- [Task]: Reproduce every line of the following material verbatim, keeping all characters, line breaks, and spacing unchanged.

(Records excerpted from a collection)
[Start of Attachment]

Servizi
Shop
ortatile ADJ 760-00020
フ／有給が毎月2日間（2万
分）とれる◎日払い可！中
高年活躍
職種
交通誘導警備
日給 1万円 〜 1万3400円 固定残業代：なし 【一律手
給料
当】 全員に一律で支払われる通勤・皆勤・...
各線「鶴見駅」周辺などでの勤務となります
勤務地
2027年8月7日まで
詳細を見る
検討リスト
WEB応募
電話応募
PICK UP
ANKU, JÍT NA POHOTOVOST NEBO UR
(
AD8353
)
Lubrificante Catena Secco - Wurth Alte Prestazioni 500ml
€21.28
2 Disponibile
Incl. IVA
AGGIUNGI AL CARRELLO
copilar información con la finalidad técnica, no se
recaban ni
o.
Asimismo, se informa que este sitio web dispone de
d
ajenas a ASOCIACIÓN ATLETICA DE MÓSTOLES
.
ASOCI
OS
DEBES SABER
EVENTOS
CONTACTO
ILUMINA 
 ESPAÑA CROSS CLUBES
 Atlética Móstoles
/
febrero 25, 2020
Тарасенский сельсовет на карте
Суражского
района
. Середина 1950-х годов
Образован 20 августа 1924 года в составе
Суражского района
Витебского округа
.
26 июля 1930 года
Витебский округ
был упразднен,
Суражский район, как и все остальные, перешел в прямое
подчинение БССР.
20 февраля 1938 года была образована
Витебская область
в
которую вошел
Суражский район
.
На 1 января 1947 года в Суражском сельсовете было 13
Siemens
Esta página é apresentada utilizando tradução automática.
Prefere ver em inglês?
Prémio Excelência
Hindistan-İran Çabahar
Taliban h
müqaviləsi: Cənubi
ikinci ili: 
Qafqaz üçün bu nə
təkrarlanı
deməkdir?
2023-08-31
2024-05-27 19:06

[End of Attachment]

- [Reply]:
Servizi
Shop
ortatile ADJ 760-00020
フ／有給が毎月2日間（2万
分）とれる◎日払い可！中
高年活躍
職種
交通誘導警備
日給 1万円 〜 1万3400円 固定残業代：なし 【一律手
給料
当】 全員に一律で支払われる通勤・皆勤・...
各線「鶴見駅」周辺などでの勤務となります
勤務地
2027年8月7日まで
詳細を見る
検討リスト
WEB応募
電話応募
PICK UP
ANKU, JÍT NA POHOTOVOST NEBO UR
(
AD8353
)
Lubrificante Catena Secco - Wurth Alte Prestazioni 500ml
€21.28
2 Disponibile
Incl. IVA
AGGIUNGI AL CARRELLO
copilar información con la finalidad técnica, no se
recaban ni
o.
Asimismo, se informa que este sitio web dispone de
d
ajenas a ASOCIACIÓN ATLETICA DE MÓSTOLES
.
ASOCI
OS
DEBES SABER
EVENTOS
CONTACTO
ILUMINA 
 ESPAÑA CROSS CLUBES
 Atlética Móstoles
/
febrero 25, 2020
Тарасенский сельсовет на карте
Суражского
района
. Середина 1950-х годов
Образован 20 августа 1924 года в составе
Суражского района
Витебского округа
.
26 июля 1930 года
Витебский округ
был упразднен,
Суражский район, как и все остальные, перешел в прямое
подчинение БССР.
20 февраля 1938 года была образована
Витебская область
в
которую вошел
Суражский район
.
На 1 января 1947 года в Суражском сельсовете было 13
Siemens
Esta página é apresentada utilizando tradução automática.
Prefere ver em inglês?
Prémio Excelência
Hindistan-İran Çabahar
Taliban h
müqaviləsi: Cənubi
ikinci ili: 
Qafqaz üçün bu nə
təkrarlanı
deməkdir?
2023-08-31
2024-05-27 19:06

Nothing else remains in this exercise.